Le n°1 du MUR explique qu’il s’agit en effet d’une redistribution fonctionnelle des rôles. « Notre seul rôle à présent est d’éduquer la société. Pour les intéressés par la politique, ils le font dans le parti politique, ceux intéressés par les problématiques des travailleurs font leur travail au sein de l’Union nationale des travailleurs marocains, etc. ». Une redistribution dont les islamistes n’avaient pas besoin à leurs débuts : « Comme toute organisation idéologique, il nous fallait d’abord travailler sur tous les fronts au sein du même corps », se rappelle-t-il.

“Une imbrication profonde »

Pour Driss El Ganbouri, « la séparation entre le parti et le mouvement est de toute façon impossible, car ils sont imbriqués». Selon l’auteur de Les islamistes : entre la religion et le pouvoir, cette imbrication est particulièrement flagrante aux moments de la crise au PJD, lorsque les escarmouches politiques ont eu des répercussions jusqu’au sein du MUR.

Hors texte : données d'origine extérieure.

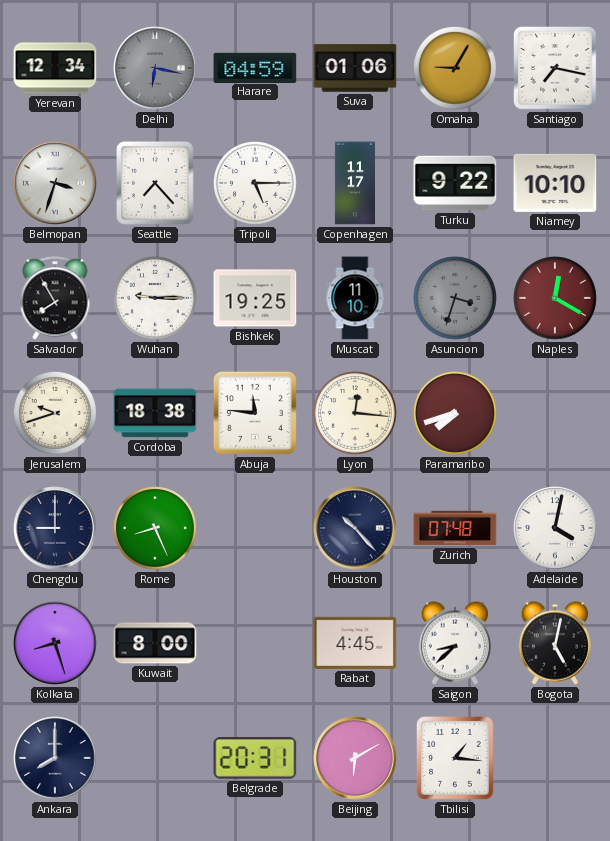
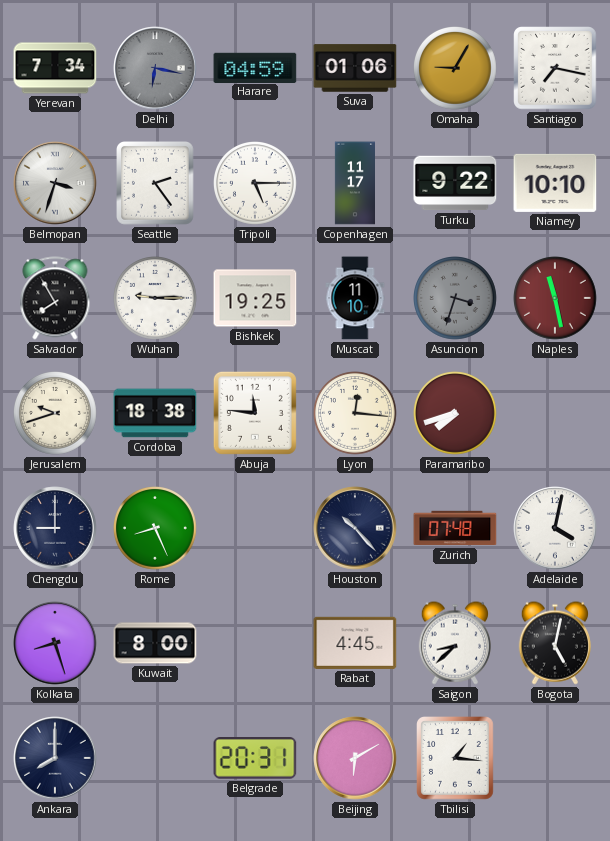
Yerevan: 12:34 -> 7:34
Seattle: 7:23 -> 2:24
Naples: 12:20 -> 11:28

Ce fut notamment le cas lorsque bon nombre de militants PJDistes ont plaidé pour un troisième mandat pour Benkirane à la tête du PJD. L’épisode avait créé une division au sein du parti islamique, mais au également au sein du MUR. Driss El Ganbouri rappelle d’ailleurs qu’Abderrahim Chikhi est un « très proche de Benkirane ». « Il y a de l’influence qui provient des membres qui ont la double casquette du parti et du mouvement », confirme aussi Chikhi.

Pour Driss El Ganbouri, ce que l’on serait tenté de qualifier de « séparation » à la suite du départ des politiques du MUR, n’est pas fondé. Puisque « les frères gardent toujours un pied à la fois dans le parti et un autre dans le mouvement ».